Here is an example with ggplot. First, get data into long format with melt:
library(reshape2)
data.long <- cbind(melt(success), melt(samples)[3])
names(data.long) <- c("group", "x", "success", "count")
head(data.long)
# group x success count
# 1 1 1 0.48513473 8
# 2 2 1 0.56583802 58
# 3 3 1 0.34541582 40
# 4 4 1 0.55829073 64
# 5 5 1 0.06455401 37
# 6 1 2 0.88928606 78
Note melt will iterate through the row/column combinations of both matrices the same way, so we can just cbind the resulting molten data frames. The [3] after the second melt is so we don't end up with repeated group and x values (we only need the counts from the second melt). Now let ggplot do its thing:
library(ggplot2)
ggplot(data.long, aes(x=x, y=success, group=group, fill=count)) +
geom_bar(position="stack", stat="identity") +
scale_fill_gradient2(
low="red", mid="yellow", high="green",
midpoint=mean(data.long$count)
)
Using #BrodieG's data.long, this plot might be a little easier to interpret.
library(ggplot2)
library(RColorBrewer) # for brewer.pal(...)
ggplot(data.long) +
geom_bar(aes(x=x, y=success, fill=count),colour="grey70",stat="identity")+
scale_fill_gradientn(colours=brewer.pal(9,"RdYlGn")) +
facet_grid(group~.)
Note that actual values are probably different because you use random numbers in your sample. In future, consider using set.seed(n) to generate reproducible random samples.

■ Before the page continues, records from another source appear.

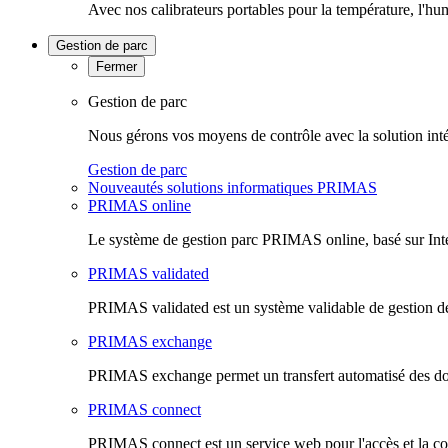
Avec nos calibrateurs portables pour la température, l'hu
Gestion de parc
Fermer
Gestion de parc
Nous gérons vos moyens de contrôle avec la solution inté
Gestion de parc
Nouveautés solutions informatiques PRIMAS
PRIMAS online
Le système de gestion parc PRIMAS online, basé sur Inte
PRIMAS validated
PRIMAS validated est un système validable de gestion de
PRIMAS exchange
PRIMAS exchange permet un transfert automatisé des do
PRIMAS connect
PRIMAS connect est un service web pour l'accès et la co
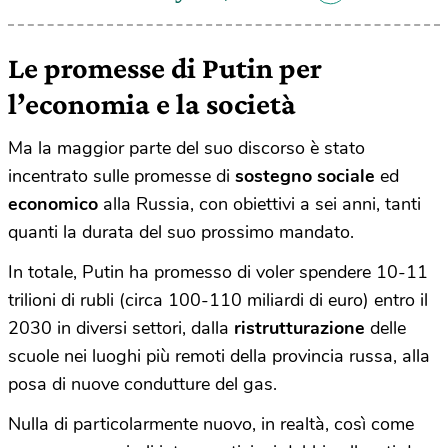
Le promesse di Putin per
l’economia e la società
Ma la maggior parte del suo discorso è stato
incentrato sulle promesse di
sostegno
sociale
ed
economico
alla Russia, con obiettivi a sei anni, tanti
quanti la durata del suo prossimo mandato.
In totale, Putin ha promesso di voler spendere 10-11
trilioni di rubli (circa 100-110 miliardi di euro) entro il
2030 in diversi settori, dalla
ristrutturazione
delle
scuole nei luoghi più remoti della provincia russa, alla
posa di nuove condutture del gas.
Nulla di particolarmente nuovo, in realtà, così come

Edit [Response to OP's comment]
You get numbers for x-axis and facet labels because you start with matrices instead of data.frames. So convert success and samples to data.frames, set the column names to whatever your test names are, and prepend a group column with the "list of factors". Converting to long format is a little different now because the first column has the group names.
library(reshape2)
set.seed(1)
success <- data.frame(matrix(runif(m*n,0,1),m,n))
success <- cbind(group=rep(paste("Factor",1:nrow(success),sep=".")),success)

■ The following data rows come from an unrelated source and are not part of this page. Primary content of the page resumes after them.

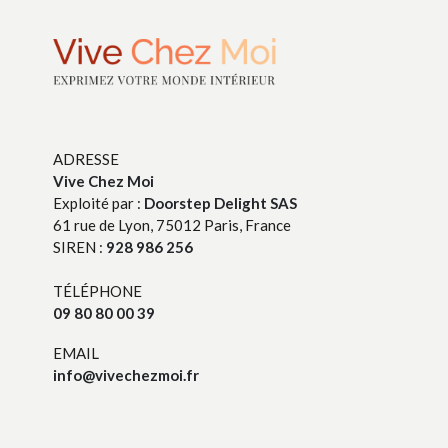
ADRESSE
Vive Chez Moi
Exploité par :
Doorstep Delight SAS
61 rue de Lyon, 75012 Paris, France
SIREN :
928 986 256
TÉLÉPHONE
09 80 80 00 39
EMAIL
info@vivechezmoi.fr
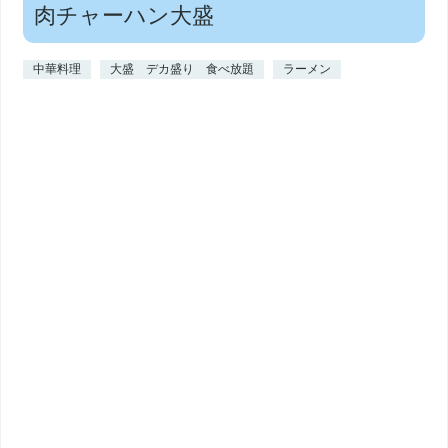
肉チャーハン大盛
中華料理
大盛 デカ盛り 食べ放題
ラーメン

samples <- data.frame(floor(MAX*matrix(runif(m*n),m))+1)
samples <- cbind(group=success$group,samples)
data.long <- cbind(melt(success,id=1), melt(samples, id=1)[3])
names(data.long) <- c("group", "x", "success", "count")
One way to set a threshold color is to add a column to data.long and use that for fill:
threshold <- 25
data.long$fill <- with(data.long,ifelse(count>threshold,max(count),count))
Putting it all together:
library(ggplot2)
library(RColorBrewer)
ggplot(data.long) +
geom_bar(aes(x=x, y=success, fill=fill),colour="grey70",stat="identity")+
scale_fill_gradientn(colours=brewer.pal(9,"RdYlGn")) +
facet_grid(group~.)+
theme(axis.text.x=element_text(angle=-90,hjust=0,vjust=0.4))
Finally, when you have names for the x-axis labels they tend to get jammed together, so I rotated the names -90°.